Ли Киен сразу понял, кого он имеет в виду под «им». Староста улыбнулся, выдержал паузу и холодно ответил:
— Так вот что, Бинь… Она действительно ничего мне не приносила.
Тот вытаращил глаза и закричал:
— Тогда кто, по-твоему, всё сожрал?!
Ли Киен поспешно заговорил, стараясь сгладить ситуацию:
— Если тебе нужны деньги — скажи прямо. Ну потратила она их, и что теперь? Убивать за это? Поднимать ссору — только грех на душу брать.
Он открыл коробку и бросил Чыку пять донгов. Тот взял деньги, почтительно поклонился и, прижав нож под мышку, ушёл. С того дня Бинь Чык стал держаться с Ли Киеном уважительно, признавая за ним роль хозяина, а себя считал чем-то вроде слуги. Время от времени старосте всё равно приходилось давать ему деньги. Давал, пока в прошлом году тот не умер.
А в этом году объявился Чи Фео, парень, что прежде был тише воды, ниже травы. Жалко его было. Ли Киен как-то видел, как тот, дрожа, массировал ноги третьей жены. Потом его словно подменили. Чи Фео вскочил, да как начал говорить такое, что у любого кровь в жилах стынет.
Выяснилось, что даже натянутая струна может оборваться. Старейшина деревни Ву Дай понял: доводить молодого до того, что он сбежит из деревни — глупо. Десять таких уйдут, девять вернутся, только уже не те: ожесточённые, дерзкие, с чужими замашками. Мудрый человек должен сжимать до поры, но не до конца. Надо подвести человека к воде, но потом и вытащить, чтобы он был тебе благодарен. Требуй с него до последнего гроша, а потом верни половину «из жалости к его бедности».

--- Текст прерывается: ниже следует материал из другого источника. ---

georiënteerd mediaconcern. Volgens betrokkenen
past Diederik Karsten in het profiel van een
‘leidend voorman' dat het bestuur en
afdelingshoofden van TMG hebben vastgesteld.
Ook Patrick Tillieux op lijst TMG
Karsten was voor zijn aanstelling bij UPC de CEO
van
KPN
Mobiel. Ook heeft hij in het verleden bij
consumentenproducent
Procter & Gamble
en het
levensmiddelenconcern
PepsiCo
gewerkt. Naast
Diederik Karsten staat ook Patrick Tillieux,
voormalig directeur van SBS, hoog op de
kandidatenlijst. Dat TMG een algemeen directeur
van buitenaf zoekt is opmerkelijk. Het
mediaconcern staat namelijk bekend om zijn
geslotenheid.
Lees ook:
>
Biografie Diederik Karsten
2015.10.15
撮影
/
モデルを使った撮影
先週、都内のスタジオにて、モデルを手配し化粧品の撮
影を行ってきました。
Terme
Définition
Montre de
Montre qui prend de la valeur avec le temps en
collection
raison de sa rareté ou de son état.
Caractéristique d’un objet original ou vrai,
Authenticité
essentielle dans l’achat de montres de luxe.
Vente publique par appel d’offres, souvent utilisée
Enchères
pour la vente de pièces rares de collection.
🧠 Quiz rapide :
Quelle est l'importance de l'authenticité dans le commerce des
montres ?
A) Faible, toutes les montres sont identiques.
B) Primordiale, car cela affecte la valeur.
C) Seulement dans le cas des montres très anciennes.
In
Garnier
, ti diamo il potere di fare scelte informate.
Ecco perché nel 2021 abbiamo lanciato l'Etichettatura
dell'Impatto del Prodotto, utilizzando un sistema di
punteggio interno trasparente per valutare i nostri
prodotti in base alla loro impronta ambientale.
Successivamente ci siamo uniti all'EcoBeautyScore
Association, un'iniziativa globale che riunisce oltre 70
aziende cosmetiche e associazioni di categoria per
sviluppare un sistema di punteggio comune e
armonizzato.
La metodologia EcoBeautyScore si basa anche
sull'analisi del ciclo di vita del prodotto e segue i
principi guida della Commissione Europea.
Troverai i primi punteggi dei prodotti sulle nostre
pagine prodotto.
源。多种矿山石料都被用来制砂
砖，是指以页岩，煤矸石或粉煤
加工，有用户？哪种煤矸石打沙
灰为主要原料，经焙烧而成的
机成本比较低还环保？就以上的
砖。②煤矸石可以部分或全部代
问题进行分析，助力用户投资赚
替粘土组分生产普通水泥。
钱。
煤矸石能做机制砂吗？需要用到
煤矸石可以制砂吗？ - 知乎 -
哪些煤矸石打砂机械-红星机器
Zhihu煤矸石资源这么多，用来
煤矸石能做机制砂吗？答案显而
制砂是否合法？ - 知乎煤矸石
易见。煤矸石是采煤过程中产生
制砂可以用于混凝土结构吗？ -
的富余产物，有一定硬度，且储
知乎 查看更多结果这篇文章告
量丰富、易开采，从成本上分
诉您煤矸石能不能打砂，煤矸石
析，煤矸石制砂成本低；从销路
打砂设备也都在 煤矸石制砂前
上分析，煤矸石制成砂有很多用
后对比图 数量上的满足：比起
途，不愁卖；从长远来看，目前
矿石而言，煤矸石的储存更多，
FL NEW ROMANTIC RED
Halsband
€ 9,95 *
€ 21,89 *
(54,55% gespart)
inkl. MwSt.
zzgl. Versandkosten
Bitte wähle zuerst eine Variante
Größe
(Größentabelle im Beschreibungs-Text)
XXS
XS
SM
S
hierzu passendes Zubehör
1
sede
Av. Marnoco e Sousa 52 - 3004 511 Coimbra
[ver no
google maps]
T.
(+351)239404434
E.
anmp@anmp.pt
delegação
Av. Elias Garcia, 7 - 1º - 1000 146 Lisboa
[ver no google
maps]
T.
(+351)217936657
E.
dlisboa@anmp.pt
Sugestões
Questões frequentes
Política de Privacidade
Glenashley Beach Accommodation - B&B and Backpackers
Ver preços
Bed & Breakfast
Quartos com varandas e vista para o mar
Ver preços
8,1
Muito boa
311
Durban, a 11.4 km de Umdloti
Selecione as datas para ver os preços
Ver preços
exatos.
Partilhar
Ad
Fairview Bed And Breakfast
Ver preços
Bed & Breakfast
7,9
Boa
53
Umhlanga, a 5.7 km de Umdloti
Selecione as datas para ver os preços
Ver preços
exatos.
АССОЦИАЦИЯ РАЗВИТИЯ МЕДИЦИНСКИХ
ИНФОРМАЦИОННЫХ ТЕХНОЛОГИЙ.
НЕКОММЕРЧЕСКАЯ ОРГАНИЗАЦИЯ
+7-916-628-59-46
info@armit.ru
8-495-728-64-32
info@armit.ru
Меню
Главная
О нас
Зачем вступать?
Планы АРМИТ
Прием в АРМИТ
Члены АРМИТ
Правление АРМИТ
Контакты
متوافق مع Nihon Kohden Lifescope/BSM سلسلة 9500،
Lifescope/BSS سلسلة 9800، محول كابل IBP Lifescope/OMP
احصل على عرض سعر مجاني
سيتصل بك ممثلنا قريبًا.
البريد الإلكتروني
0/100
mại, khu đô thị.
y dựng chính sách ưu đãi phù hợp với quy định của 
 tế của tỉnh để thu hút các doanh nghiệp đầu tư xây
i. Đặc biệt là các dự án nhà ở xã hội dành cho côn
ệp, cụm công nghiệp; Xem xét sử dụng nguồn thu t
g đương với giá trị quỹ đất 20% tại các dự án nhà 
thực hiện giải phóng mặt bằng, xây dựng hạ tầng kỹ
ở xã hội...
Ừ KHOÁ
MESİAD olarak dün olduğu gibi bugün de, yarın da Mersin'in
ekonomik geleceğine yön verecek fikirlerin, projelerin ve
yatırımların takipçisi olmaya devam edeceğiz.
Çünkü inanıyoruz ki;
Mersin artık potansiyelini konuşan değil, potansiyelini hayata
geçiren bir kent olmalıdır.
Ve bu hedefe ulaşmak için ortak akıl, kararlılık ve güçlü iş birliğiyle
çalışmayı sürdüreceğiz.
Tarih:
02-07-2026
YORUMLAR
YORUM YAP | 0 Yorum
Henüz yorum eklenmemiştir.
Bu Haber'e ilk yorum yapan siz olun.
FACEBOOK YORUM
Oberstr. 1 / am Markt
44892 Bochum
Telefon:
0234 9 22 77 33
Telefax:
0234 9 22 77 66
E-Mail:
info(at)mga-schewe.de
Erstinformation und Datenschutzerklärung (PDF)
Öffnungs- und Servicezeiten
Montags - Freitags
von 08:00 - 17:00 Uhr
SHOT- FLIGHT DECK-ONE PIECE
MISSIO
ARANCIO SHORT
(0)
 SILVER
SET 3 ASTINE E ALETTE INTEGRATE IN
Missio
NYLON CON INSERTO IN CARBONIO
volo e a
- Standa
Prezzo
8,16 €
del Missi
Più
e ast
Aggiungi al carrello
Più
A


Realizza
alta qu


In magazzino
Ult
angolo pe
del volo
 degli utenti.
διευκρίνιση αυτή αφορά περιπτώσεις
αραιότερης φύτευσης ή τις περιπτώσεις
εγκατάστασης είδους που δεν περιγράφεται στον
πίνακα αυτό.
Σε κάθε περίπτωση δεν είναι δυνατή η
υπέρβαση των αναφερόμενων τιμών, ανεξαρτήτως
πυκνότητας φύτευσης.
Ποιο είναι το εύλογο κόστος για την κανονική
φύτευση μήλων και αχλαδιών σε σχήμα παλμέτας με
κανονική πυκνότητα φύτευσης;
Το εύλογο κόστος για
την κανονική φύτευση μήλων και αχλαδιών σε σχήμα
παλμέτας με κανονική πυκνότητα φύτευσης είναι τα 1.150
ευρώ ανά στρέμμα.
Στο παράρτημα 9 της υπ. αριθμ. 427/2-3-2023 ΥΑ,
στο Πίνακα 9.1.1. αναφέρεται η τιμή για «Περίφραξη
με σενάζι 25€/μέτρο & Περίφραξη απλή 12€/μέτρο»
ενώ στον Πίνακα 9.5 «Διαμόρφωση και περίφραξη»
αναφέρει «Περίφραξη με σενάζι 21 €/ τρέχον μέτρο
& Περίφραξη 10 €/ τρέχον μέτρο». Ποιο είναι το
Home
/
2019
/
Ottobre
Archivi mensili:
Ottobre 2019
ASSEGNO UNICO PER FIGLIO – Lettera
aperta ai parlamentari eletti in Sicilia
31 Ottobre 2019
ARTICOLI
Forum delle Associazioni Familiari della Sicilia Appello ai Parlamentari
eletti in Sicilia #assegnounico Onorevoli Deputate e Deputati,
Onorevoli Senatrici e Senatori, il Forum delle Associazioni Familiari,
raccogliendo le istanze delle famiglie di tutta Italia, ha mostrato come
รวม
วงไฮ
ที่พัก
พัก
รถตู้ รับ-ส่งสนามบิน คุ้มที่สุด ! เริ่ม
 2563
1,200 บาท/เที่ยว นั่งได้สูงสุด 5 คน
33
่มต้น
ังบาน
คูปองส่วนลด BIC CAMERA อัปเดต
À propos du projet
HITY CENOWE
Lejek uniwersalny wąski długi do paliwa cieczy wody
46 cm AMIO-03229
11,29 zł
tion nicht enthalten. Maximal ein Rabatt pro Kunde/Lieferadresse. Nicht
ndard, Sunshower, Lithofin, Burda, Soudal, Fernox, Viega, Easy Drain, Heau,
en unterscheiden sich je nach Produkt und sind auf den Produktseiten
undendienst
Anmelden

И смотреть нужно, с кем имеешь дело. У кого есть влияние, красивая жена и дети — с теми проще. А вот бедняков, одиноких и отчаянных убить легко, но после них останутся только кости. И если с ними свяжешься, оппозиция только этого и ждёт. А в деревне этих «крыльев» хватает: группировка Ба Киена, десятник Тао, сторонники господина Ты Дама, люди Бат Тунга… Все, вроде бы, вместе грабят народ, но между собой — грызня. Каждый ждёт, чтобы подставить другого.
Ба Киен понял, что в деревне работяги трудятся, чтобы кормить знать. А знать, в свою очередь, вынуждена иногда потакать тем, кто беднее всех, но с ножом в руках. Такие — вечный источник бед.
Однако Ба Киен не был из тех, кто жалуется. Жалобы — дело пустое. Беднота живёт в гнёте потому, что, будучи задавленной, умеет только стонать, а не действовать. А Ба Киен, если не мог победить, умел использовать.
«Надо же», — думал он, — «хоть кто-то должен быть с горячей головой. А без таких — кого тогда на таких натравливать?».
Сила власти Ба Киена была в том, что он знал, когда быть мягким, а когда — жёстким и главное: как пользоваться безрассудными. Именно они были его настоящими инструментами. Нужно — сунул пару донгов на выпивку, и вот они уже «уладили» любого дерзкого. Если кто твёрд — подожгут дом или дважды пырнут. А если наивен — подбросят бутылку контрабандного пойла, затеют ссору, а потом сами же завопят, будто их обидели.
Без таких — и есть бы было нечего. С мирных, трудолюбивых, но покорных крестьян что возьмёшь? Только в сезон налогов. А налог раз в году. Если на него одного надеяться, то не хватит и отца продать, чтобы покрыть расходы на взятки и гонку за место старосты.
Вот почему той ночью, выходя из дома Ба Киена, Чи Фео светился от удовольствия. Староста не только не обвинил его, а, напротив, зарезал курицу, угостил вином, да ещё и сунул донг «на лекарство».
Донг, по правде сказать, был ему и не нужен. Чи Фео шатался по дороге и смеялся. Ему бы и трёх монет (су) хватило. В тюрьме он кое-чему научился у арестантов, так что теперь знал пару секретных рецептов. Нашёл нужные травы — и лицо снова стало, как новенькое. А донг… донг он оставил себе на выпивку.
Он пил три дня подряд, а на четвёртый вдруг вытаращил глаза и заявил хозяйке винной лавки:
— Сегодня у меня нет денег. Налей бутылку в долг. Вечером вернусь и расплачусь.